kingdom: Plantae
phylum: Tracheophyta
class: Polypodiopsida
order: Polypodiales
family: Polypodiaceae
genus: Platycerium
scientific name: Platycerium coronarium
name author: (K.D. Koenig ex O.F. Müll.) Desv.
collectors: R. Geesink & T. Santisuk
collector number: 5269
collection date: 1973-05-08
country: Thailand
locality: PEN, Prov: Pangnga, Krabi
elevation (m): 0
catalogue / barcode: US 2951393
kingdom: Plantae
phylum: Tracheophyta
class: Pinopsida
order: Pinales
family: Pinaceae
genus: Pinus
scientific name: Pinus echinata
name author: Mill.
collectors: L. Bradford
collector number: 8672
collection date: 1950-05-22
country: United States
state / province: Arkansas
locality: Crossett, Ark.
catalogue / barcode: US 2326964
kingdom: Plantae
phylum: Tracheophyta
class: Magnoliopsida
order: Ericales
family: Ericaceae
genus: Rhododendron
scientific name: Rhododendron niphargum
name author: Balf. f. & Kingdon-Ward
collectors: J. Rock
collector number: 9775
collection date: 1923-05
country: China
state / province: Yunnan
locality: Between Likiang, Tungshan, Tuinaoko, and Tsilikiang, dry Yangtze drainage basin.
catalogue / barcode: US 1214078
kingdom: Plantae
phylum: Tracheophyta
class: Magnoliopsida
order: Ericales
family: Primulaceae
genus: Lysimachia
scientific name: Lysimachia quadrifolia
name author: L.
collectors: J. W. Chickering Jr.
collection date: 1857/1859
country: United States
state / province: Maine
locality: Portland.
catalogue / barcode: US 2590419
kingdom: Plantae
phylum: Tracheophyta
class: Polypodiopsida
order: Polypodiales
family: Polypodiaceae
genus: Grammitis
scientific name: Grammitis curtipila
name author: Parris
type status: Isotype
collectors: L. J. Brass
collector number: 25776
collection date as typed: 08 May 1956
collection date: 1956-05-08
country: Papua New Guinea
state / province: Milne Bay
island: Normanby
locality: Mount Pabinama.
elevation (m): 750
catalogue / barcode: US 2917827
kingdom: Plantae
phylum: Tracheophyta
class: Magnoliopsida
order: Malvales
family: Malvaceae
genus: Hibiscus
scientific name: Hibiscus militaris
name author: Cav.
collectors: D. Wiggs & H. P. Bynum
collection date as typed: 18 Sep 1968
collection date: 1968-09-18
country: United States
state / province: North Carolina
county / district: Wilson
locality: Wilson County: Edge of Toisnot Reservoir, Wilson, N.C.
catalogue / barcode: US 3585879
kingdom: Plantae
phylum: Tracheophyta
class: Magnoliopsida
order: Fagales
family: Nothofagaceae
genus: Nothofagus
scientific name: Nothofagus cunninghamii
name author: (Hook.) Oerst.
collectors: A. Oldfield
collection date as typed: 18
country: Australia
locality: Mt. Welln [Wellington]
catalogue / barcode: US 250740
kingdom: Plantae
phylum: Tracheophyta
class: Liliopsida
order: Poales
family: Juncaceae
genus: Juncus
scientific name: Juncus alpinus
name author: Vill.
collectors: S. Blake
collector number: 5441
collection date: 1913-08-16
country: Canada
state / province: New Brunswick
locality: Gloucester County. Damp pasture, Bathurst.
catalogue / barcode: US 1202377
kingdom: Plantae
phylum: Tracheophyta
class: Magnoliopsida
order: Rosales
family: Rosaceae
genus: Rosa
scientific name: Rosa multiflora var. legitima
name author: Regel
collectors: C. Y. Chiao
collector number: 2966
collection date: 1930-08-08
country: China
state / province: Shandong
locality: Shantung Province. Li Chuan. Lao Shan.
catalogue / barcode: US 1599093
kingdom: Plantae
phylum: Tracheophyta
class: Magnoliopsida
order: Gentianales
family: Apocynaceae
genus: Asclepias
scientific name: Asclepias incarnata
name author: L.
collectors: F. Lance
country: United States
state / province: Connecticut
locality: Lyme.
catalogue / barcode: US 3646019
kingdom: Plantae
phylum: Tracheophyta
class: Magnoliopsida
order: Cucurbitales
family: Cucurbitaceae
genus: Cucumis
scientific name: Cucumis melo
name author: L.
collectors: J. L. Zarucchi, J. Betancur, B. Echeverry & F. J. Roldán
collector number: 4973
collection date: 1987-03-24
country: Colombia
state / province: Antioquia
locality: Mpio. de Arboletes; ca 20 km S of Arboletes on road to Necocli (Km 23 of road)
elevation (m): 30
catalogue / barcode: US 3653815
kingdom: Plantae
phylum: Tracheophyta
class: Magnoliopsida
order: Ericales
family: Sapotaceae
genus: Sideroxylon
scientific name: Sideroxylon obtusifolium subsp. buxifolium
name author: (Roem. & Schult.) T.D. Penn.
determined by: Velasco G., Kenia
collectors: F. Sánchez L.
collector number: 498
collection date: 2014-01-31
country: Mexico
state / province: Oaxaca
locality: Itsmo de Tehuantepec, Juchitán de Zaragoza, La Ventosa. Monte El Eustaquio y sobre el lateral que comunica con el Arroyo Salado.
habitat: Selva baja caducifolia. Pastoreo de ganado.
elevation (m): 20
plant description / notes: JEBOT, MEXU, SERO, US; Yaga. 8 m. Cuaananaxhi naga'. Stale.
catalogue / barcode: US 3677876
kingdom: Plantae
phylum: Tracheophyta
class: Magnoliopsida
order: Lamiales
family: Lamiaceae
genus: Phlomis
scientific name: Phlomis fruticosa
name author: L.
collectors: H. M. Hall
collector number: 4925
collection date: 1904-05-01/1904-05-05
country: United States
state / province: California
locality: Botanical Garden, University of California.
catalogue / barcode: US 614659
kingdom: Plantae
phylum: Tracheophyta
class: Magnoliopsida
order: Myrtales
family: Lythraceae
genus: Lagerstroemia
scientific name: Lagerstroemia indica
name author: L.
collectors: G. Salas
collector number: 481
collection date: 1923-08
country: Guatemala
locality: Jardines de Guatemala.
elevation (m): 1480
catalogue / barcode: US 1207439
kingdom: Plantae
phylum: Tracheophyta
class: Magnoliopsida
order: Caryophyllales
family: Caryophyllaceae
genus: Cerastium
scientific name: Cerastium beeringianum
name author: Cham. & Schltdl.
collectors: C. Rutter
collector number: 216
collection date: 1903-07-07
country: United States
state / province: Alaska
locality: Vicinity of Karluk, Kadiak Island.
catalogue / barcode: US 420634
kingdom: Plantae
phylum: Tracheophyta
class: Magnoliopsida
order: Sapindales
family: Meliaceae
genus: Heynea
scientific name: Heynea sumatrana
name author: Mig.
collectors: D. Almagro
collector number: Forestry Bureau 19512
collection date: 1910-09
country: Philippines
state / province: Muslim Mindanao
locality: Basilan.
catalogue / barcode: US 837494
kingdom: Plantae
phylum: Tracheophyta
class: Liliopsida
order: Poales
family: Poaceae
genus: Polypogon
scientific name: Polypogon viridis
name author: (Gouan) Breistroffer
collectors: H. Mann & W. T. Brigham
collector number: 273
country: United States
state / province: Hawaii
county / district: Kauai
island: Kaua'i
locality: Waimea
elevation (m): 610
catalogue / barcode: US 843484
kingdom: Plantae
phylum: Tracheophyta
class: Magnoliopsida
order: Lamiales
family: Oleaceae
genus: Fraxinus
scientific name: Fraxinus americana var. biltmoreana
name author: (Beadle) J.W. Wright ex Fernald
___
> **REQUIRED TASK**
Return the rows unchanged, from the line containing "locality: Lyme." through the line containing "elevation (m): 20", with both of those lines included.

> **RESPONSE TO THIS TASK**
locality: Lyme.
catalogue / barcode: US 3646019
kingdom: Plantae
phylum: Tracheophyta
class: Magnoliopsida
order: Cucurbitales
family: Cucurbitaceae
genus: Cucumis
scientific name: Cucumis melo
name author: L.
collectors: J. L. Zarucchi, J. Betancur, B. Echeverry & F. J. Roldán
collector number: 4973
collection date: 1987-03-24
country: Colombia
state / province: Antioquia
locality: Mpio. de Arboletes; ca 20 km S of Arboletes on road to Necocli (Km 23 of road)
elevation (m): 30
catalogue / barcode: US 3653815
kingdom: Plantae
phylum: Tracheophyta
class: Magnoliopsida
order: Ericales
family: Sapotaceae
genus: Sideroxylon
scientific name: Sideroxylon obtusifolium subsp. buxifolium
name author: (Roem. & Schult.) T.D. Penn.
determined by: Velasco G., Kenia
collectors: F. Sánchez L.
collector number: 498
collection date: 2014-01-31
country: Mexico
state / province: Oaxaca
locality: Itsmo de Tehuantepec, Juchitán de Zaragoza, La Ventosa. Monte El Eustaquio y sobre el lateral que comunica con el Arroyo Salado.
habitat: Selva baja caducifolia. Pastoreo de ganado.
elevation (m): 20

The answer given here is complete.